I got a bottle from the refrigerator and handed it to him. “Like a glass?”

“Nah, I’m good.” He twisted the top and took a long pull from the bottle. He put the lid back on and looked at the label. “Good and cold. I like cold water.” He put the bottle on the desk and straightened it so the label was facing him squarely. “Me and my brother don’t much like each other.”

He was silent for a while. I had nowhere to go, so I let him sit. He was in his own world, it appeared, so I made a grocery list. Then I made a to-do list. Then I drew hearts with Dee’s and my initials in them. Then I thought about how an upside-down heart looks an awful lot like Dee’s bottom. Then I started thinking about Dee’s bottom. Then I started thinking about Dee’s top. Then I started thinking about Dee’s entire anatomy. Then I started thinking about how often I think about Dee naked, which is pretty much anytime my mind isn’t actively occupied with something else. Then I started thinking about the honeymoon we’d just returned from. Then I decided I should think about something else. So, I wrote down the lineup of the 1975 Cincinnati Reds. As I got to Ken Griffey in right field, he reactivated.

“Funny. We were best friends growing up. Best man at each other’s weddings. We’re even godfather to each other’s kids.”

“What made it go sideways? Family business?”

“Yeah, I guess. Funny how people change when there’s money involved. How much is enough, what you do with what you have. Makes it hard when priorities don’t line up.”

“Did your brother leave with company money?”

He did the face-hand thing again and then took off his hat again. He had a high widow’s peak that ended about even with his ears. I tried not to think about how my hair was probably going to look like that someday. “Well, I hate to jump to conclusions. But he’s gone and a good bit of money is gone. And they disappeared on the same day.”

“I guess that could be a coincidence, but it doesn’t seem likely. He leave any note, any message of any kind?”

“Nope.”

“Has he done anything like this before? Disappeared without any explanation?”

“Nope.”

“Ever dip into the till before?”

He smiled and reached for his water bottle. “Well, now, that’s an interesting question. We’ve had money come up missing—not much, just fifty here, hundred there—a few times over the last several months, but he always claimed to know nothing of it. Even accused one of our workers of skimming, but I always felt like it was him.”

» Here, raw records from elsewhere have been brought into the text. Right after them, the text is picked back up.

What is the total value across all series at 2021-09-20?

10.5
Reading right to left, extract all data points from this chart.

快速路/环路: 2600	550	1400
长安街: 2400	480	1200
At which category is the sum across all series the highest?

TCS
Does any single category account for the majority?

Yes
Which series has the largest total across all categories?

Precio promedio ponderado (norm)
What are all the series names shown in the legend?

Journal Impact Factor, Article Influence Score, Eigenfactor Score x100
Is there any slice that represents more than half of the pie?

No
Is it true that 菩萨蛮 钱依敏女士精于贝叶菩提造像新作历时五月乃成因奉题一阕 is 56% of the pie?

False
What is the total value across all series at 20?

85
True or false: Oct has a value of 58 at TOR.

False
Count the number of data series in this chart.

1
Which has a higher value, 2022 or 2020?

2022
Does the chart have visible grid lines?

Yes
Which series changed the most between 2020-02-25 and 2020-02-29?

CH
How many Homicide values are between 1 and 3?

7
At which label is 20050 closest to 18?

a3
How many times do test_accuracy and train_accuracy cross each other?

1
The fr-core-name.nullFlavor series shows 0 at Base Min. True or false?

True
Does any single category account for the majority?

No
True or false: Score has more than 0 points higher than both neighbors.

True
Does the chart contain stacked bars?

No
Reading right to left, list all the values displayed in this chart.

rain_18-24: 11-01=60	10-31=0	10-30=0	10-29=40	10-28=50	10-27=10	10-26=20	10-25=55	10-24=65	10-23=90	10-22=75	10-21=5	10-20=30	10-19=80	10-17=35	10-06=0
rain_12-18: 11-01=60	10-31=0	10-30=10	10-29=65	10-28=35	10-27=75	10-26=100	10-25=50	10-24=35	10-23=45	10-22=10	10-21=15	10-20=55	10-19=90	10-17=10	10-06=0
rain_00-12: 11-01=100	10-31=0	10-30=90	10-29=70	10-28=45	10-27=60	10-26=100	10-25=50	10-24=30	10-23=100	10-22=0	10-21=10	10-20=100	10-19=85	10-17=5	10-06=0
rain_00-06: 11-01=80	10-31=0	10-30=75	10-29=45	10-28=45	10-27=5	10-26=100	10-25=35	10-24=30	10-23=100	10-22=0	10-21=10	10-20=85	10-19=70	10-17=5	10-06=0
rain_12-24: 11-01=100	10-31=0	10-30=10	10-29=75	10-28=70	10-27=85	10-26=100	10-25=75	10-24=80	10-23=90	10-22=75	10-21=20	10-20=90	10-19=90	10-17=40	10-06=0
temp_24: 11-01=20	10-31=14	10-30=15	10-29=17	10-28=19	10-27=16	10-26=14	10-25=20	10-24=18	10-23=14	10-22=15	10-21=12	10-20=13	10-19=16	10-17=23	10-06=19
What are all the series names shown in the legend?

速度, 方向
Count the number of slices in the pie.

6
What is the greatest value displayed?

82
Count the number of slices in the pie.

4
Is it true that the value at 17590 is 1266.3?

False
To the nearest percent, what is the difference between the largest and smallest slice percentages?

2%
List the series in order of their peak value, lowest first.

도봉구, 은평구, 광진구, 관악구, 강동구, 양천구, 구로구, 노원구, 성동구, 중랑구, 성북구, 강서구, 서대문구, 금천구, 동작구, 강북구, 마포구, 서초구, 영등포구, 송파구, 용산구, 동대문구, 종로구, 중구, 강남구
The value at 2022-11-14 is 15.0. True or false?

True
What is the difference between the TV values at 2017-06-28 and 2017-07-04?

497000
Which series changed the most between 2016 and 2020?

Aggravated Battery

“He been having financial troubles?”

He laughed bitterly. He was on a roll now. “You could say that. His main financial trouble is named Izzy. His wife. She never met a shoe she didn’t want to buy and expects to have a new car every two years. And by car, I mean top of the line dual cab pickup, every bell and whistle you can think of. Don’t even know why she needed a pickup at all. She never hauled nothing. And Todd and Eric have trucks of their own, too. Neither one has a job.”

“His family missing too?”

“No sir, and they are starting to come after me over money. They got no savings and the house has two mortgages. Thank God I grew a backbone when he asked me to co-sign the second.”

“When was that? The second mortgage? Recently?”

He scratched his head and bit a loose piece of skin off his lower lip. “Nah, it was, lemme see, what eight, ten months ago? Yeah, it was right after New Year’s. He’d just bought Izzy a classic car of some kind. Don’t remember what. Never cared about cars. Anyway, he comes and asks if I’ll sign the note. I showed him the door. We’ve barely spoke since, other than business.”

“How did he get the second? Get somebody else to sign?”

“You need to know all this?”

“No idea what I need. No way of knowing what’s important. But he’s gone for a reason and money is about as good a reason as any.”

He cleared his throat, took the cigar out of his mouth, and looked at it like he really wanted to light it. “Fair enough. Truth told, I got no idea. Come to think of it, I guess I don’t know for a fact he ever got the second, but I overheard him bragging a couple months later to one of our clerks about the new building he was having built on his property, so I figured he must’ve talked some poor sucker into it.”